Sparse-Aware Neural Networks for Nonlinear Functionals: Mitigating the Exponential Dependence on Dimension

arXiv cs.LG / 4/9/2026

💬 OpinionSignals & Early TrendsIdeas & Deep AnalysisModels & Research

Key Points

  • The paper studies operator learning with deep neural networks in infinite-dimensional function spaces, focusing on mitigating poor scaling with dimension and improving stability from discrete data.
  • It introduces a framework that uses convolutional architectures to learn sparse features from a limited number of samples and deep fully connected networks to approximate nonlinear functionals.
  • Using universal discretization methods, the authors prove that sparse approximators support stable recovery under both deterministic and random sampling schemes.
  • Theoretical results show improved approximation rates and reduced sample requirements across function spaces characterized by fast frequency decay and mixed smoothness, offering insights into how sparsity alleviates the curse of dimensionality.
  • The work positions sparsity as a key mechanism for better sample efficiency and interpretability in functional learning theory.

Abstract

Deep neural networks have emerged as powerful tools for learning operators defined over infinite-dimensional function spaces. However, existing theories frequently encounter difficulties related to dimensionality and limited interpretability.
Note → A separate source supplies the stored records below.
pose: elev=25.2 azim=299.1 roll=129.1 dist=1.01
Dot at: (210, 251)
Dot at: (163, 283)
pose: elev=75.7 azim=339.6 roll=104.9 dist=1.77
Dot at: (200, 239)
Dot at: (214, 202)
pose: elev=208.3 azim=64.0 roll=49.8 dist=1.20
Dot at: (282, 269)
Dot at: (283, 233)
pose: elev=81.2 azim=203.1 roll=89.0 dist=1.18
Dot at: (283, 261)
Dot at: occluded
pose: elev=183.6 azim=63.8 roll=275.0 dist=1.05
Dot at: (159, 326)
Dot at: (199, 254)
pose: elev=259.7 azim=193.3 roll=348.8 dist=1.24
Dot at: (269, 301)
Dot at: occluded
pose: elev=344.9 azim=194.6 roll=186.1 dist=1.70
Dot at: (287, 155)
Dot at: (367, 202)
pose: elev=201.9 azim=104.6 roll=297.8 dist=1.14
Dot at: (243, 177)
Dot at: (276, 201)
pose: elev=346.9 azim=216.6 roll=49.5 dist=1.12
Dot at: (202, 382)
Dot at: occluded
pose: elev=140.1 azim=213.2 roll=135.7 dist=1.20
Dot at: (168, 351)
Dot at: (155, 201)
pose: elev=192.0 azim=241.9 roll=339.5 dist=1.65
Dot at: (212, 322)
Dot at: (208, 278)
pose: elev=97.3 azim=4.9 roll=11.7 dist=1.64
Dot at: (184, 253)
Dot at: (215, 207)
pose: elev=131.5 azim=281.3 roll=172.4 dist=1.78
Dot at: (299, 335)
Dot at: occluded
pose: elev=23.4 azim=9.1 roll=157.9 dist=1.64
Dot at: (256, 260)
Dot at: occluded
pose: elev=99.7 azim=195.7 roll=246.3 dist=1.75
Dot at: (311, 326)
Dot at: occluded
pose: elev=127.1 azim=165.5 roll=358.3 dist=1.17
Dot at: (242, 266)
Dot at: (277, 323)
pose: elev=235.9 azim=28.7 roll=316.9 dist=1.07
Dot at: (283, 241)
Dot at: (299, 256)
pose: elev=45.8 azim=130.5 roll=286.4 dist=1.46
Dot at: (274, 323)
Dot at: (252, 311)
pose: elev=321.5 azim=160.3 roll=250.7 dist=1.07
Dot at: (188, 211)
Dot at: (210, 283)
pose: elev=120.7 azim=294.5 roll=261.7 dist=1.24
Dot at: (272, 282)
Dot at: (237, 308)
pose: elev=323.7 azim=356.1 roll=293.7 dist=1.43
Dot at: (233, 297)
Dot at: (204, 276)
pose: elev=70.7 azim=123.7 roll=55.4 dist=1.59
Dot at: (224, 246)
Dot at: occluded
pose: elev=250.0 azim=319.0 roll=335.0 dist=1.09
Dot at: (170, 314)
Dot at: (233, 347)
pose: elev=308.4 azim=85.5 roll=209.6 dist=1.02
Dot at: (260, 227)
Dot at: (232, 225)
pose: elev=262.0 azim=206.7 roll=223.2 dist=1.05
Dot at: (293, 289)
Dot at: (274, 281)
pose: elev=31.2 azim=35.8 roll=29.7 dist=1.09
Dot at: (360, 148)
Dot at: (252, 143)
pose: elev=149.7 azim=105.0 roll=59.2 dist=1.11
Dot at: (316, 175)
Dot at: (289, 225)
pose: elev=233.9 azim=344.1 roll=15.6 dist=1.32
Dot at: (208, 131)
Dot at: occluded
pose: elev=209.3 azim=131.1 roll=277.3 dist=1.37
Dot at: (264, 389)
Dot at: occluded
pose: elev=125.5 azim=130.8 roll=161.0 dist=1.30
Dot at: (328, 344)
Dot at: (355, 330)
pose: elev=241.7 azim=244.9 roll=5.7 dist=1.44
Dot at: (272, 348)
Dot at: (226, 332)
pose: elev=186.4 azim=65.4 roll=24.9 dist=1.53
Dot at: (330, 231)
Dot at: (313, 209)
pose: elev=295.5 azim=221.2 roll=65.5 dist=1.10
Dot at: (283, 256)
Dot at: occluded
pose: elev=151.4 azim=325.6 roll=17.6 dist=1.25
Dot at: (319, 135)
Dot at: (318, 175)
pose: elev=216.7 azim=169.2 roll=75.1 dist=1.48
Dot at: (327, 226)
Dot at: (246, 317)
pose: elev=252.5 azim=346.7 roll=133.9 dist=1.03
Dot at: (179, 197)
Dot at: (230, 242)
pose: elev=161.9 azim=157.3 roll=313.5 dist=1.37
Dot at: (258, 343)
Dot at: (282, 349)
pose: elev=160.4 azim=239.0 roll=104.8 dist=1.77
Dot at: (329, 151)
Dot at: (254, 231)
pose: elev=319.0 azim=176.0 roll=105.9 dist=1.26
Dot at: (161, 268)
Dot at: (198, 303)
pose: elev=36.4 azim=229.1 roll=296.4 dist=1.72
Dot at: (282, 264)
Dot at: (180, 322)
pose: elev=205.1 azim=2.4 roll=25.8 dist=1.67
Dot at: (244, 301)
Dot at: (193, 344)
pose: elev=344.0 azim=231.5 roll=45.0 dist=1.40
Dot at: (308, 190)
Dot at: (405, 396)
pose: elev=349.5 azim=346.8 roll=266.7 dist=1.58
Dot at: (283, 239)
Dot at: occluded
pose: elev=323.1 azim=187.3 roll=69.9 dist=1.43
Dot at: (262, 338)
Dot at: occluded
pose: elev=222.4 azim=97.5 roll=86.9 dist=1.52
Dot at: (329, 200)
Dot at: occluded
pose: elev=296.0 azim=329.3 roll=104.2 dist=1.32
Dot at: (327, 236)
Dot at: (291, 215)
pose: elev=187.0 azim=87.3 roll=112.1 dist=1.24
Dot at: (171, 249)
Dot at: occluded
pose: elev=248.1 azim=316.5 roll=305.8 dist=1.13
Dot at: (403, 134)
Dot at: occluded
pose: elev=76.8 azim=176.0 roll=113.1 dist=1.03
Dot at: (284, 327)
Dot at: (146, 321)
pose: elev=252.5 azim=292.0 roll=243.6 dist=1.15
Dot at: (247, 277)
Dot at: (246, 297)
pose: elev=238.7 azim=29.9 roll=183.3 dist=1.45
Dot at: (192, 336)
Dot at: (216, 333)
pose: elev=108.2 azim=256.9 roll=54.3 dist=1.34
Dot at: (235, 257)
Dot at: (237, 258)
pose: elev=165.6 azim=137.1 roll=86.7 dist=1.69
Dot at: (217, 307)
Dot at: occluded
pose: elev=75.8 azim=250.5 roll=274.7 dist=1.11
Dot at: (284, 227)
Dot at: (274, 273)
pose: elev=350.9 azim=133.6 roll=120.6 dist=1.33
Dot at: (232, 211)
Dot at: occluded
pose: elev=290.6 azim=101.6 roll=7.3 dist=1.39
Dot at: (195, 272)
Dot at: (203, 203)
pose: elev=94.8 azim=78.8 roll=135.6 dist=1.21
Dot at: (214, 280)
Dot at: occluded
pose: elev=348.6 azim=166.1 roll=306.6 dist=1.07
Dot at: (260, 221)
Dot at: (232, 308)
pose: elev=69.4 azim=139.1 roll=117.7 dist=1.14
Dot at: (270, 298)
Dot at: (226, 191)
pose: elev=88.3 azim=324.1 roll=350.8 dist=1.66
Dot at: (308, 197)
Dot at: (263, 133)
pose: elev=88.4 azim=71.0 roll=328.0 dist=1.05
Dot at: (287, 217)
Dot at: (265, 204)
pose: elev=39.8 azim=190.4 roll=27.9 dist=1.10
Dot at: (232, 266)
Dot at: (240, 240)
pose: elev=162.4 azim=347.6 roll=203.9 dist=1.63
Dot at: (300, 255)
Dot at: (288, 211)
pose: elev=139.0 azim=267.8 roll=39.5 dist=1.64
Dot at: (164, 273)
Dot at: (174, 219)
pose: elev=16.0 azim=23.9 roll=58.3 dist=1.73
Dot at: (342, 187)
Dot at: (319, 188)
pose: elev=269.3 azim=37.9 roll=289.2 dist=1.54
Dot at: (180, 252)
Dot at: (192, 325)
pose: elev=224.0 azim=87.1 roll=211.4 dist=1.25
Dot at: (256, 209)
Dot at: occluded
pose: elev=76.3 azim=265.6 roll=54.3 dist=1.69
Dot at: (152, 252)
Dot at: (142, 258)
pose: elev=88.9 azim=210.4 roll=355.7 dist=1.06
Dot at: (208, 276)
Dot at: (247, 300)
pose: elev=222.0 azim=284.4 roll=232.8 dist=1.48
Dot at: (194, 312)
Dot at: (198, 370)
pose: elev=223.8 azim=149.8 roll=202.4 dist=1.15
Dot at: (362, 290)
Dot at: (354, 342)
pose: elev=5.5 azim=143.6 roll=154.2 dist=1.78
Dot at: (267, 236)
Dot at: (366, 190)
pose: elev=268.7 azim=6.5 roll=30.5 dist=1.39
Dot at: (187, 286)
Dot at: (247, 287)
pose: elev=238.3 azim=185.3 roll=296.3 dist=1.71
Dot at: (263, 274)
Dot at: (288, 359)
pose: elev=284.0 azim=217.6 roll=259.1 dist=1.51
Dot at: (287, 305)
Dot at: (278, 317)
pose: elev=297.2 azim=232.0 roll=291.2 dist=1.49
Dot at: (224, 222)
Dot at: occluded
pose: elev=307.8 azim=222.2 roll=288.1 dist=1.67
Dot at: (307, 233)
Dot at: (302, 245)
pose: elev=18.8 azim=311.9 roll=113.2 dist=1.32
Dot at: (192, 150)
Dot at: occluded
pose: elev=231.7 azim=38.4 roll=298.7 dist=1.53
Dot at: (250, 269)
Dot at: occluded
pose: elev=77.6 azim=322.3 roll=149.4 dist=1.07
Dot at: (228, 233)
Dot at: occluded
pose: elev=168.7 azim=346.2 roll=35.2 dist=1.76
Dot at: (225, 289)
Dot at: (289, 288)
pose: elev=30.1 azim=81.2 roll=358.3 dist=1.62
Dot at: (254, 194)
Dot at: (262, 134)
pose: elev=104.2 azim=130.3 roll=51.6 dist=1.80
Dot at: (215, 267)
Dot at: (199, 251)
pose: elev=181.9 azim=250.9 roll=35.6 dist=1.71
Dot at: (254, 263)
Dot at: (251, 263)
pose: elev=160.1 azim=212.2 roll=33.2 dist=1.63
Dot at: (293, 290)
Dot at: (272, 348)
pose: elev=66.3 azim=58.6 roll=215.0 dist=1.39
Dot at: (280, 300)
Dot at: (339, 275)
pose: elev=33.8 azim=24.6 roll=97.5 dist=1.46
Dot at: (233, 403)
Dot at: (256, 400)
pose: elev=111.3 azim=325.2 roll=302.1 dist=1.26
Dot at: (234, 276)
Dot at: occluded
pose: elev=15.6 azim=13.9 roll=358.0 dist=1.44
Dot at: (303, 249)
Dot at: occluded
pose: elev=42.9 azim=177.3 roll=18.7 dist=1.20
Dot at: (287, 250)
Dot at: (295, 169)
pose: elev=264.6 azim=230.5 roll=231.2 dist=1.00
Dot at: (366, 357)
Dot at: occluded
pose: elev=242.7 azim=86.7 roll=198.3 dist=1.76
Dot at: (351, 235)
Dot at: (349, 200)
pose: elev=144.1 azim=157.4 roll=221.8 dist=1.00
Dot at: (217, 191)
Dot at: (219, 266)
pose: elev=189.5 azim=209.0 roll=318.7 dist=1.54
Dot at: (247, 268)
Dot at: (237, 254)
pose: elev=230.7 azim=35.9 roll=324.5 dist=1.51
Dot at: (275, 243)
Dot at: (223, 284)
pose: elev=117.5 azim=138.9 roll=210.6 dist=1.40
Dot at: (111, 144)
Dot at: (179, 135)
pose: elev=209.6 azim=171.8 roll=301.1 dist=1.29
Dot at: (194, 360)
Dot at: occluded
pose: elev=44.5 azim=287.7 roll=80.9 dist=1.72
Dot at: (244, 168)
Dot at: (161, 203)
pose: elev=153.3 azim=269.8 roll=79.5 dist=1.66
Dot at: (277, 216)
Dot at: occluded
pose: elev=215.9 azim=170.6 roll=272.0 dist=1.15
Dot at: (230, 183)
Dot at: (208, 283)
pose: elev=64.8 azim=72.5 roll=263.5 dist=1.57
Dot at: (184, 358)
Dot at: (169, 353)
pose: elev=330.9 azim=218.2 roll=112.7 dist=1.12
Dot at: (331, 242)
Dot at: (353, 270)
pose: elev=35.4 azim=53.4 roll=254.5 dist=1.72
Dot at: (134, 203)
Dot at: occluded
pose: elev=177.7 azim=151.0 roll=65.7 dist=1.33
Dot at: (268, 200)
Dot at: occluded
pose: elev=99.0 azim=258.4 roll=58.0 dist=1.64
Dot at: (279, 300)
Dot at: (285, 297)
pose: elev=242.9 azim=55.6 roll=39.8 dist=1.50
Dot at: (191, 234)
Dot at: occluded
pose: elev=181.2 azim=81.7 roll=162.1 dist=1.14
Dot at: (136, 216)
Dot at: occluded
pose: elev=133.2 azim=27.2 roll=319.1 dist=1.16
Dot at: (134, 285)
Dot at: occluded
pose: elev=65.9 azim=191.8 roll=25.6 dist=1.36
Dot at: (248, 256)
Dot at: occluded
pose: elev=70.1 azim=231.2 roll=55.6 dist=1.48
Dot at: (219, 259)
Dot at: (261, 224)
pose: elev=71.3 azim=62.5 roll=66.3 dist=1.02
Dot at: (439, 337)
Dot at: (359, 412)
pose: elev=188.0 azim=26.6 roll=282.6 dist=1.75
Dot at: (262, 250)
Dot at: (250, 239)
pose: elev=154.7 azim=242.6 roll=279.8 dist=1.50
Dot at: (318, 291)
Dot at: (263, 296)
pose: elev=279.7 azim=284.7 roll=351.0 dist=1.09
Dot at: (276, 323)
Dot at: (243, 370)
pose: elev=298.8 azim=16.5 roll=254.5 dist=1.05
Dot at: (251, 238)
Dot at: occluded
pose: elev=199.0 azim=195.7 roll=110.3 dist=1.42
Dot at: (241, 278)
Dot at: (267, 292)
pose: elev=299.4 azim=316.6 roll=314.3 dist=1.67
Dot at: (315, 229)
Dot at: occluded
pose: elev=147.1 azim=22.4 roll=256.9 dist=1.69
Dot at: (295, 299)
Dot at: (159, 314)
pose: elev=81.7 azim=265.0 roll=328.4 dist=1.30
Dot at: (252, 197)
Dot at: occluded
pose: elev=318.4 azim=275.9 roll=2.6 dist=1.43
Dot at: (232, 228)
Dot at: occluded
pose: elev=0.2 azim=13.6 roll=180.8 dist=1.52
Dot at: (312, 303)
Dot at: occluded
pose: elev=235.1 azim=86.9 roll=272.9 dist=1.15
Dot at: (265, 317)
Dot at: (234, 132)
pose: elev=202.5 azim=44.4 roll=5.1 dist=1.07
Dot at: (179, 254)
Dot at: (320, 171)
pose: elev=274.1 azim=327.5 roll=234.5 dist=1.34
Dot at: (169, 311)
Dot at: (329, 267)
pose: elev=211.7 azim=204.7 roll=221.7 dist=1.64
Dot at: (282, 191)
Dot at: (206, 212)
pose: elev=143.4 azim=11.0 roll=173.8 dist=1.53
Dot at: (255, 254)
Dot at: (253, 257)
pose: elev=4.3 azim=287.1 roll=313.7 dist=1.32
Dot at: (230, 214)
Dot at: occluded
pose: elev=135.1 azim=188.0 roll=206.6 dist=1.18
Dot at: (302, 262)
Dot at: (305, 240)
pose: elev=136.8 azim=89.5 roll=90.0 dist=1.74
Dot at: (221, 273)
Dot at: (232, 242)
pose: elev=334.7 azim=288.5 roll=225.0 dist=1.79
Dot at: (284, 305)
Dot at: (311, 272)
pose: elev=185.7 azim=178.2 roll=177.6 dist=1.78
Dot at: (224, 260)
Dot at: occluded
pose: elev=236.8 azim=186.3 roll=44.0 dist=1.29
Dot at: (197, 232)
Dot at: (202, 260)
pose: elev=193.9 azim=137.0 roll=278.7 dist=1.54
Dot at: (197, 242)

This work investigates how sparsity can help address these challenges in functional learning, a central ingredient in operator learning. We propose a framework that employs convolutional architectures to extract sparse features from a finite number of samples, together with deep fully connected networks to effectively approximate nonlinear functionals. Using universal discretization methods, we show that sparse approximators enable stable recovery from discrete samples. In addition, both the deterministic and the random sampling schemes are sufficient for our analysis. These findings lead to improved approximation rates and reduced sample sizes in various function spaces, including those with fast frequency decay and mixed smoothness. They also provide new theoretical insights into how sparsity can alleviate the curse of dimensionality in functional learning.